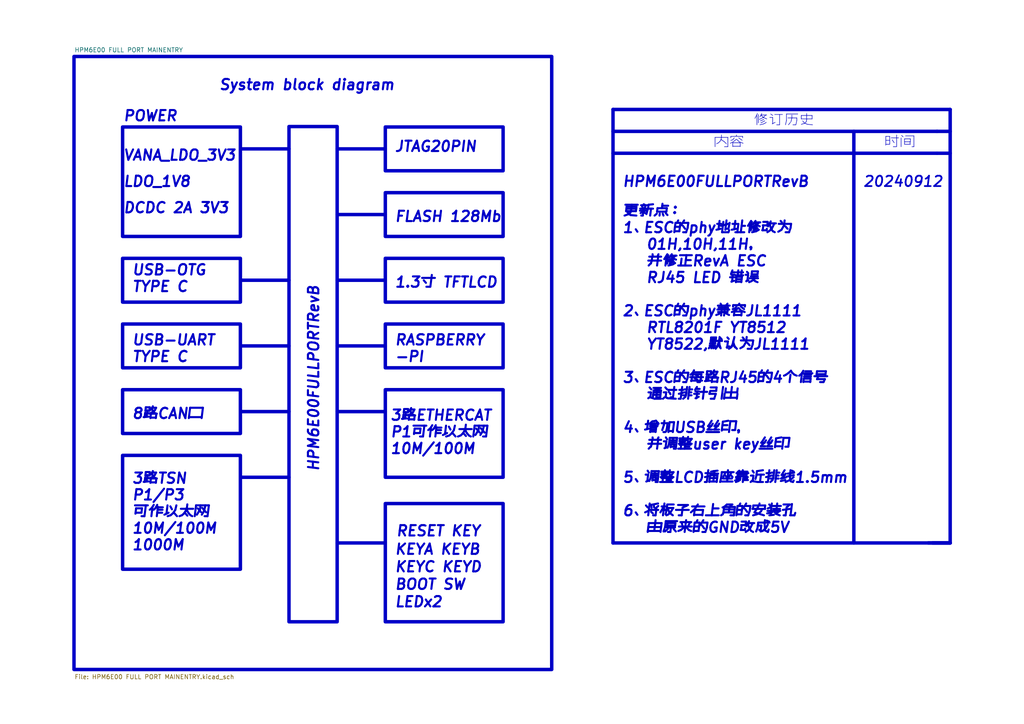
<source format=kicad_sch>
(kicad_sch (version 20230121) (generator eeschema)

  (uuid beb44ed8-7622-45cf-bbfb-b2d5b9d8c208)

  (paper "A4")

  (title_block
    (title "HPM6E00FULLPORTRevB")
    (date "2024-09-12")
    (rev "RevA")
    (comment 1 "System block diagram")
  )

  


  (polyline (pts (xy 97.79 62.23) (xy 111.76 62.23))
    (stroke (width 1) (type default))
    (uuid 09b02041-f40f-4084-afec-d1020b72e4cb)
  )
  (polyline (pts (xy 97.79 157.48) (xy 111.76 157.48))
    (stroke (width 1) (type default))
    (uuid 0ee5b7a8-9fa9-4001-a784-c36c73701df7)
  )
  (polyline (pts (xy 97.79 100.33) (xy 111.76 100.33))
    (stroke (width 1) (type default))
    (uuid 19923992-1b78-4208-a4b6-6ac764d16ce8)
  )
  (polyline (pts (xy 275.59 31.75) (xy 275.59 157.48))
    (stroke (width 1) (type solid))
    (uuid 1a9d5086-227a-408f-b439-f0eed3402c4f)
  )
  (polyline (pts (xy 97.79 81.28) (xy 111.76 81.28))
    (stroke (width 1) (type default))
    (uuid 249ca087-8cbf-4221-a31b-f737c4cfbfd6)
  )
  (polyline (pts (xy 177.8 44.45) (xy 271.78 44.45))
    (stroke (width 1) (type solid))
    (uuid 2c6c6ed7-b067-4bf5-8e4a-49327b3e3e98)
  )
  (polyline (pts (xy 247.65 38.1) (xy 247.65 157.48))
    (stroke (width 1) (type solid))
    (uuid 499af925-8715-4074-9295-43658406abe2)
  )
  (polyline (pts (xy 275.59 157.48) (xy 177.8 157.48))
    (stroke (width 1) (type solid))
    (uuid 60e35fa3-94a3-4f2d-a09b-69f8ec58f572)
  )
  (polyline (pts (xy 270.51 157.48) (xy 275.59 157.48))
    (stroke (width 1) (type default))
    (uuid 666e79be-1093-4254-a000-ab61b19d6606)
  )
  (polyline (pts (xy 177.8 38.1) (xy 271.78 38.1))
    (stroke (width 1) (type solid))
    (uuid 6de8f8f6-f3d9-4578-8c40-2a3ff30a2d51)
  )
  (polyline (pts (xy 69.85 43.18) (xy 83.82 43.18))
    (stroke (width 1) (type default))
    (uuid 90cc77f9-d2b0-470c-bbcb-3c656ebfa4b4)
  )
  (polyline (pts (xy 177.8 31.75) (xy 177.8 157.48))
    (stroke (width 1) (type solid))
    (uuid 944d28f3-30b1-4d4d-80a2-338cb16f6662)
  )
  (polyline (pts (xy 69.85 81.28) (xy 83.82 81.28))
    (stroke (width 1) (type default))
    (uuid 9ff806ce-5484-4748-b4be-936bcd80a428)
  )
  (polyline (pts (xy 97.79 43.18) (xy 111.76 43.18))
    (stroke (width 1) (type default))
    (uuid a5fd95d3-a136-4a01-881a-285e26a6da57)
  )
  (polyline (pts (xy 69.85 138.43) (xy 83.82 138.43))
    (stroke (width 1) (type default))
    (uuid b00bd814-4510-4075-8fa6-a48c0dae6fbb)
  )
  (polyline (pts (xy 177.8 31.75) (xy 275.59 31.75))
    (stroke (width 1) (type solid))
    (uuid b2b58d6e-8d10-4f4e-915d-84700ffa57a8)
  )
  (polyline (pts (xy 69.85 100.33) (xy 83.82 100.33))
    (stroke (width 1) (type default))
    (uuid b5bf5413-c48f-4c21-b03b-3663552a4c3e)
  )
  (polyline (pts (xy 69.85 119.38) (xy 83.82 119.38))
    (stroke (width 1) (type default))
    (uuid cdf98db5-54ac-41eb-abb8-9e0608a870ed)
  )
  (polyline (pts (xy 271.78 38.1) (xy 275.59 38.1))
    (stroke (width 1) (type solid))
    (uuid ce7dd213-862e-440b-b82c-f4f8c6017cf7)
  )
  (polyline (pts (xy 271.78 44.45) (xy 275.59 44.45))
    (stroke (width 1) (type solid))
    (uuid e0ed3192-8436-41f2-ba0e-e0df439df400)
  )
  (polyline (pts (xy 97.79 119.38) (xy 111.76 119.38))
    (stroke (width 1) (type default))
    (uuid e0fd48ca-5a19-42ee-a0ea-fe49952472fc)
  )
  (polyline (pts (xy 269.24 157.48) (xy 275.59 157.48))
    (stroke (width 1) (type default))
    (uuid e762dc86-7f47-42f8-9337-5fedb80d99b3)
  )

  (rectangle (start 111.76 55.88) (end 145.923 68.58)
    (stroke (width 1) (type default))
    (fill (type none))
    (uuid 006d72cb-dc45-43e9-9e84-842f689041cd)
  )
  (rectangle (start 35.56 36.83) (end 69.723 68.58)
    (stroke (width 1) (type default))
    (fill (type none))
    (uuid 03e46093-d36c-4102-ae3e-fae94c1e82fa)
  )
  (rectangle (start 35.56 93.98) (end 69.723 106.68)
    (stroke (width 1) (type default))
    (fill (type none))
    (uuid 2be65911-d425-44fb-8a05-c282fccd7024)
  )
  (rectangle (start 21.463 16.383) (end 160.02 194.183)
    (stroke (width 1) (type default))
    (fill (type none))
    (uuid 338aa8f8-4d7c-4669-8913-883452d0895b)
  )
  (rectangle (start 35.56 132.08) (end 69.723 165.1)
    (stroke (width 1) (type default))
    (fill (type none))
    (uuid 3edf5720-2762-492e-9caf-c5b3d67dc195)
  )
  (rectangle (start 111.76 113.03) (end 145.923 138.43)
    (stroke (width 1) (type default))
    (fill (type none))
    (uuid 40f290a3-dcf2-4286-a35a-142bee448e79)
  )
  (rectangle (start 35.56 113.03) (end 69.723 125.73)
    (stroke (width 1) (type default))
    (fill (type none))
    (uuid 435bab71-9b4b-41be-9202-b50f4201b30d)
  )
  (rectangle (start 111.76 146.05) (end 145.923 180.34)
    (stroke (width 1) (type default))
    (fill (type none))
    (uuid 546092c3-3f42-4327-882c-c93503603a81)
  )
  (rectangle (start 35.56 74.93) (end 69.723 87.63)
    (stroke (width 1) (type default))
    (fill (type none))
    (uuid ca0fd762-fcdd-4fc1-b88a-7fd69e711290)
  )
  (rectangle (start 111.76 36.83) (end 145.923 49.53)
    (stroke (width 1) (type default))
    (fill (type none))
    (uuid cab9182e-d623-4777-8f2e-095f477afd4a)
  )
  (rectangle (start 111.76 93.98) (end 145.923 106.68)
    (stroke (width 1) (type default))
    (fill (type none))
    (uuid d3cb549f-8276-4efa-a4e8-36592904ebf1)
  )
  (rectangle (start 111.76 74.93) (end 145.923 87.63)
    (stroke (width 1) (type default))
    (fill (type none))
    (uuid dbe44108-47ab-4e75-aa25-8e3c53eb5131)
  )
  (rectangle (start 83.82 36.703) (end 97.79 180.34)
    (stroke (width 1) (type default))
    (fill (type none))
    (uuid f2015875-c323-482b-96de-7afbd9e918ce)
  )

  (text "HPM6E00FULLPORTRevB" (at 180.34 54.61 0)
    (effects (font (size 3 3) (thickness 0.6) bold italic) (justify left bottom))
    (uuid 03086bd2-7804-4401-a56e-730bf06bdb2e)
  )
  (text "VANA_LDO_3V3" (at 35.56 46.99 0)
    (effects (font (size 3 3) (thickness 0.6) bold italic) (justify left bottom))
    (uuid 0b35bc9f-4116-459f-bea1-5e3637eeec85)
  )
  (text "USB-OTG\nTYPE C\n" (at 38.1 85.09 0)
    (effects (font (size 3 3) (thickness 0.6) bold italic) (justify left bottom))
    (uuid 149a441d-375f-468d-b77a-c541feca8c2f)
  )
  (text "HPM6E00FULLPORTRevB" (at 92.71 137.16 90)
    (effects (font (size 3 3) (thickness 0.6) bold italic) (justify left bottom))
    (uuid 1987abcc-8b4d-4b87-a50d-44a66bbe419d)
  )
  (text "时间" (at 256.54 43.18 0)
    (effects (font (size 3 3)) (justify left bottom))
    (uuid 19acb71e-3406-4b9a-a040-c791d57ba2c7)
  )
  (text "3路ETHERCAT\nP1可作以太网\n10M/100M" (at 113.03 132.08 0)
    (effects (font (size 3 3) (thickness 0.6) bold italic) (justify left bottom))
    (uuid 2efb2d3d-8bdf-44e6-af47-fb247c572225)
  )
  (text "DCDC 2A 3V3" (at 35.56 62.23 0)
    (effects (font (size 3 3) (thickness 0.6) bold italic) (justify left bottom))
    (uuid 31308750-7a07-4a49-9cba-0a691661553f)
  )
  (text "USB-UART\nTYPE C\n" (at 38.1 105.41 0)
    (effects (font (size 3 3) (thickness 0.6) bold italic) (justify left bottom))
    (uuid 35c2d829-f7a3-485d-a981-e23448976782)
  )
  (text "更新点：\n1、ESC的phy地址修改为\n   01H,10H,11H，\n   并修正RevA ESC \n   RJ45 LED 错误\n\n2、ESC的phy兼容JL1111 \n   RTL8201F YT8512 \n   YT8522,默认为JL1111\n\n3、ESC的每路RJ45的4个信号\n   通过排针引出\n\n4、增加USB丝印，\n   并调整user key丝印\n\n5、调整LCD插座靠近排线1.5mm\n\n6、将板子右上角的安装孔\n   由原来的GND改成5V"
    (at 180.34 154.94 0)
    (effects (font (size 3 3) (thickness 0.6) bold italic) (justify left bottom))
    (uuid 4fb71881-d46b-4330-8fac-768149a7d550)
  )
  (text "内容" (at 207.01 43.18 0)
    (effects (font (size 3 3)) (justify left bottom))
    (uuid 5ac19539-6c64-4735-ab60-56d6acb0ca92)
  )
  (text "POWER" (at 35.56 35.56 0)
    (effects (font (size 3 3) (thickness 0.6) bold italic) (justify left bottom))
    (uuid 698666e9-ad03-43a7-80b6-0b42726819e7)
  )
  (text "FLASH 128Mb\n" (at 114.3 64.77 0)
    (effects (font (size 3 3) (thickness 0.6) bold italic) (justify left bottom))
    (uuid 6b289dee-a9f1-4169-85e9-68f046383834)
  )
  (text "KEYA KEYB" (at 114.3 161.29 0)
    (effects (font (size 3 3) (thickness 0.6) bold italic) (justify left bottom))
    (uuid 6d479b91-d6e7-490a-9a7c-9eb549684520)
  )
  (text "System block diagram" (at 63.373 26.543 0)
    (effects (font (size 3 3) (thickness 0.6) bold italic) (justify left bottom))
    (uuid 7d185d7c-2d1f-4a51-a731-7bd7e0e0b8cd)
  )
  (text "1.3寸 TFTLCD" (at 114.3 83.82 0)
    (effects (font (size 3 3) (thickness 0.6) bold italic) (justify left bottom))
    (uuid 8a2ae831-fc94-4b29-a35f-8e933f9566c0)
  )
  (text "LDO_1V8" (at 35.56 54.61 0)
    (effects (font (size 3 3) (thickness 0.6) bold italic) (justify left bottom))
    (uuid 92129495-b5ca-40be-8fc3-bb97f123381e)
  )
  (text "20240912" (at 250.19 54.61 0)
    (effects (font (size 3 3) (thickness 0.5) bold italic) (justify left bottom))
    (uuid 9a7fcc40-a332-46d1-a189-266ab9d94409)
  )
  (text "JTAG20PIN\n" (at 114.3 44.45 0)
    (effects (font (size 3 3) (thickness 0.6) bold italic) (justify left bottom))
    (uuid a1f44efb-de91-4a03-9244-27eb25c34466)
  )
  (text "RASPBERRY\n-PI" (at 114.3 105.41 0)
    (effects (font (size 3 3) (thickness 0.6) bold italic) (justify left bottom))
    (uuid b5b9a2ef-fdb6-4b01-bc96-9163c6281a80)
  )
  (text "3路TSN\nP1/P3\n可作以太网\n10M/100M\n1000M" (at 38.1 160.02 0)
    (effects (font (size 3 3) (thickness 0.6) bold italic) (justify left bottom))
    (uuid ba80b94a-3edc-419b-95f1-9572ae87d21b)
  )
  (text "BOOT SW\n" (at 114.3 171.45 0)
    (effects (font (size 3 3) (thickness 0.6) bold italic) (justify left bottom))
    (uuid cd482ca9-9a95-4f1a-b6fe-259de0e53743)
  )
  (text "修订历史\n" (at 218.44 36.83 0)
    (effects (font (size 3 3)) (justify left bottom))
    (uuid d90b2be7-1211-42d1-9719-a1d8f6d72c66)
  )
  (text "8路CAN口" (at 38.1 121.92 0)
    (effects (font (size 3 3) (thickness 0.6) bold italic) (justify left bottom))
    (uuid d9f43c9e-fa64-4454-9927-f87b9974c4ee)
  )
  (text "KEYC KEYD" (at 114.3 166.37 0)
    (effects (font (size 3 3) (thickness 0.6) bold italic) (justify left bottom))
    (uuid f050ee35-f8bb-442f-9ebe-37361dad6d89)
  )
  (text "LEDx2" (at 114.3 176.53 0)
    (effects (font (size 3 3) (thickness 0.6) bold italic) (justify left bottom))
    (uuid fc8b3cfa-0bb9-4240-8b4d-f2e228252ff1)
  )
  (text "RESET KEY\n" (at 114.681 155.956 0)
    (effects (font (size 3 3) (thickness 0.6) bold italic) (justify left bottom))
    (uuid ff2a3440-5f20-4a66-afce-4f92dd05c502)
  )

  (sheet (at 21.463 16.51) (size 138.557 177.8)
    (stroke (width 0.1524) (type solid))
    (fill (color 0 0 0 0.0000))
    (uuid f1049d94-3709-48ef-97b5-91120e738f00)
    (property "Sheetname" "HPM6E00 FULL PORT MAINENTRY" (at 21.59 15.24 0)
      (effects (font (size 1.27 1.27)) (justify left bottom))
    )
    (property "Sheetfile" "HPM6E00 FULL PORT MAINENTRY.kicad_sch" (at 21.59 195.58 0)
      (effects (font (size 1.27 1.27)) (justify left top))
    )
    (instances
      (project "HPM6E00FULLPORTRevB"
        (path "/beb44ed8-7622-45cf-bbfb-b2d5b9d8c208" (page "1"))
      )
    )
  )

  (sheet_instances
    (path "/" (page "0"))
  )
)

</source>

(Assigned task): Filter the records for lines holding the string "page". Copy each one.

(Reply):
        (path "/beb44ed8-7622-45cf-bbfb-b2d5b9d8c208" (page "1"))
    (path "/" (page "0"))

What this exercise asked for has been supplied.